Exercise instructions = How many lines in the records below contain the string "planned"? Matching is case-sensitive; reply with the number only.
____
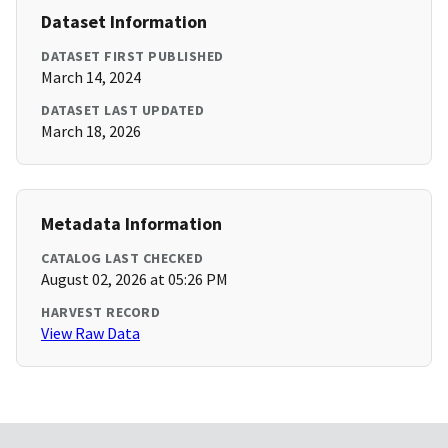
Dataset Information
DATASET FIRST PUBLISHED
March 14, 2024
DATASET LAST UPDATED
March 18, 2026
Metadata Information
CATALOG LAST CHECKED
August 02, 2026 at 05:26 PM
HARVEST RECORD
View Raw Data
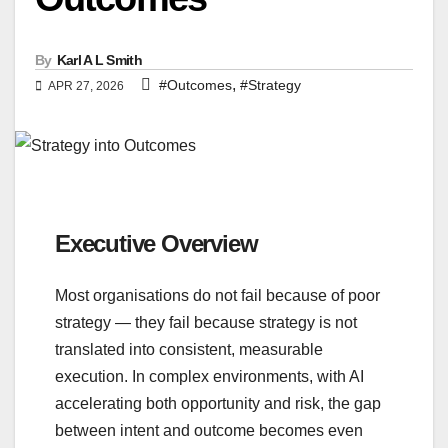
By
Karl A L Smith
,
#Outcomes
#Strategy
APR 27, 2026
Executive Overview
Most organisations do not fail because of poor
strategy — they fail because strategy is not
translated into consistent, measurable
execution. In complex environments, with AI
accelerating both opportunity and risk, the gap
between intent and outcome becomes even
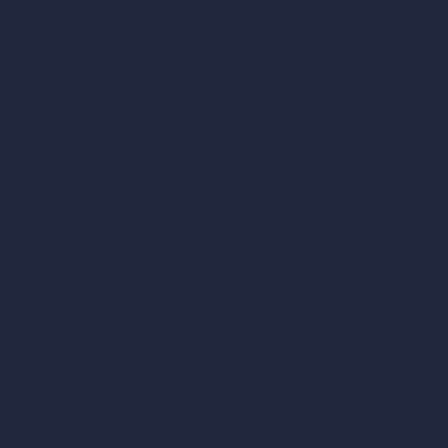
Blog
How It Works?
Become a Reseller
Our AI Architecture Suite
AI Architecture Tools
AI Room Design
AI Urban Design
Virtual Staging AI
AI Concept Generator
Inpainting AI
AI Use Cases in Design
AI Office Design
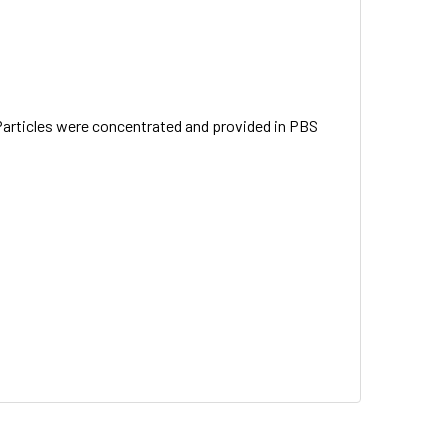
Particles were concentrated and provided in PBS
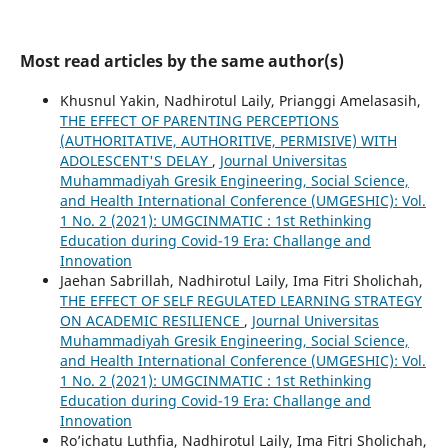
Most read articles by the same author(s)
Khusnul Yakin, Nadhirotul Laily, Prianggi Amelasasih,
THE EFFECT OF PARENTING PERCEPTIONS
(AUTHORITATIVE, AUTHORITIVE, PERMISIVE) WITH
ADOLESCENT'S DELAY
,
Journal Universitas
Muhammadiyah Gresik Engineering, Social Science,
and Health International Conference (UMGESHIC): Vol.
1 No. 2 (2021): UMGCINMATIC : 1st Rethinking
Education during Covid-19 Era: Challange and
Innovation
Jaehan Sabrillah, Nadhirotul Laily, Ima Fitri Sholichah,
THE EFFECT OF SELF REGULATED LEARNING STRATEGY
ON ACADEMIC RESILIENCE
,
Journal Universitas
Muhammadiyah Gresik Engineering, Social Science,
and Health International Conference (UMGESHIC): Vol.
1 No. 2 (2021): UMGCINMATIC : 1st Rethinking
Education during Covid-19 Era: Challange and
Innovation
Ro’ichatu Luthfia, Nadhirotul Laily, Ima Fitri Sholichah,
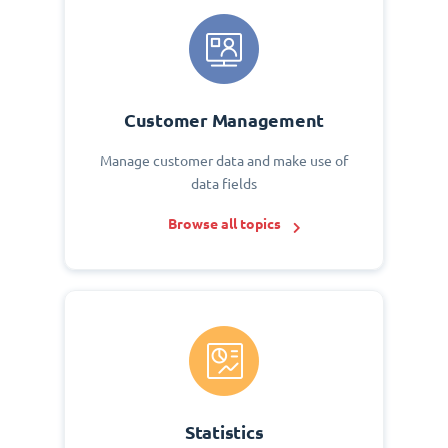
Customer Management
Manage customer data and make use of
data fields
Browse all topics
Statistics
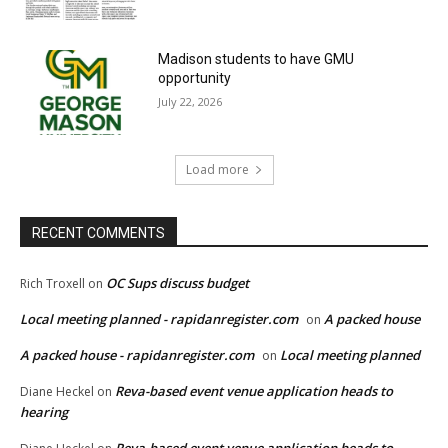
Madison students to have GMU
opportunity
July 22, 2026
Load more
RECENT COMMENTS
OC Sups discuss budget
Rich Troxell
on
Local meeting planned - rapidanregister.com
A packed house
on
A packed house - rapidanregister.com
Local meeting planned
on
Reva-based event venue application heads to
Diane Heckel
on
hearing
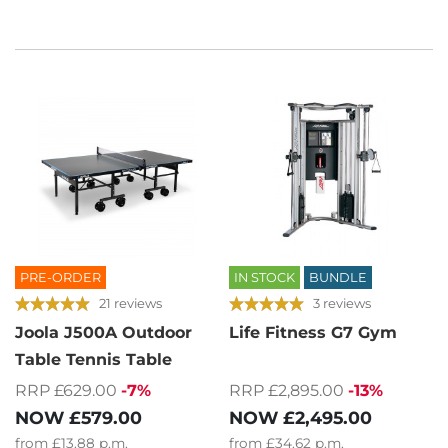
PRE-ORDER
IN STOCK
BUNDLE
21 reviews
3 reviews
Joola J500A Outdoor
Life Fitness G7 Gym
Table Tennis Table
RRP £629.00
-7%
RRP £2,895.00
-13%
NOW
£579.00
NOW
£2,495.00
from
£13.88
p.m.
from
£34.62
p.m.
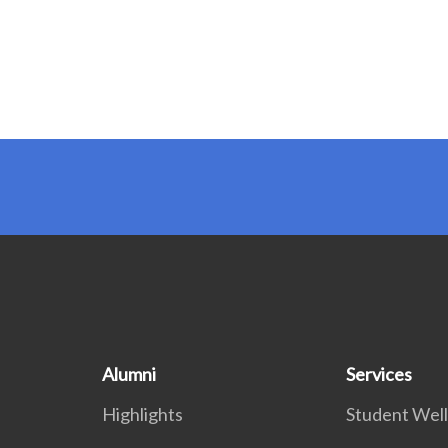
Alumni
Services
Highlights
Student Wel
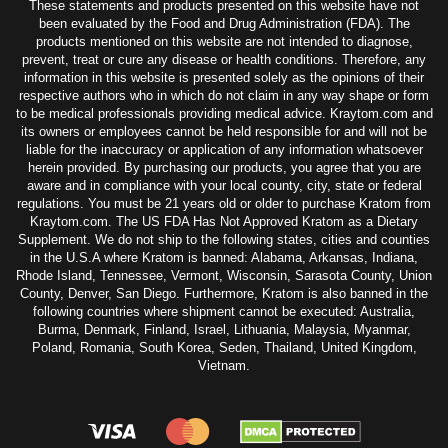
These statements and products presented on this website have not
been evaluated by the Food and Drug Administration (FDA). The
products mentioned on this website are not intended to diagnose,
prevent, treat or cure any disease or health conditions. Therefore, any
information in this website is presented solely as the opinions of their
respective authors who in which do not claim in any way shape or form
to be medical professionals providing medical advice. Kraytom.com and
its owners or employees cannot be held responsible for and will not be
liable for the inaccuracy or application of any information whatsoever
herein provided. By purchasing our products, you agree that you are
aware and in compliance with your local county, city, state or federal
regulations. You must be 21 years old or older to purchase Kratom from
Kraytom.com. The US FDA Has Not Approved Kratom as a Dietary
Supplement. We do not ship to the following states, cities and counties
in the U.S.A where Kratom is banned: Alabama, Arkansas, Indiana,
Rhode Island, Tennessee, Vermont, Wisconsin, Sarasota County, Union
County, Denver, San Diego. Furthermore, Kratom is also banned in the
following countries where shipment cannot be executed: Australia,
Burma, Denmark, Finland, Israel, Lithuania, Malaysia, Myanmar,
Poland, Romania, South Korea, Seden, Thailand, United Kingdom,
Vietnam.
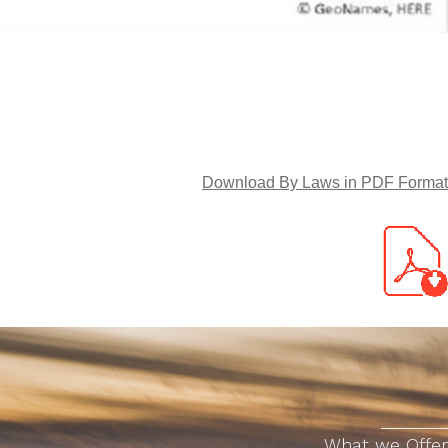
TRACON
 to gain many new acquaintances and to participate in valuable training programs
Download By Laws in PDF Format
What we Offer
____
Exercise solution = 2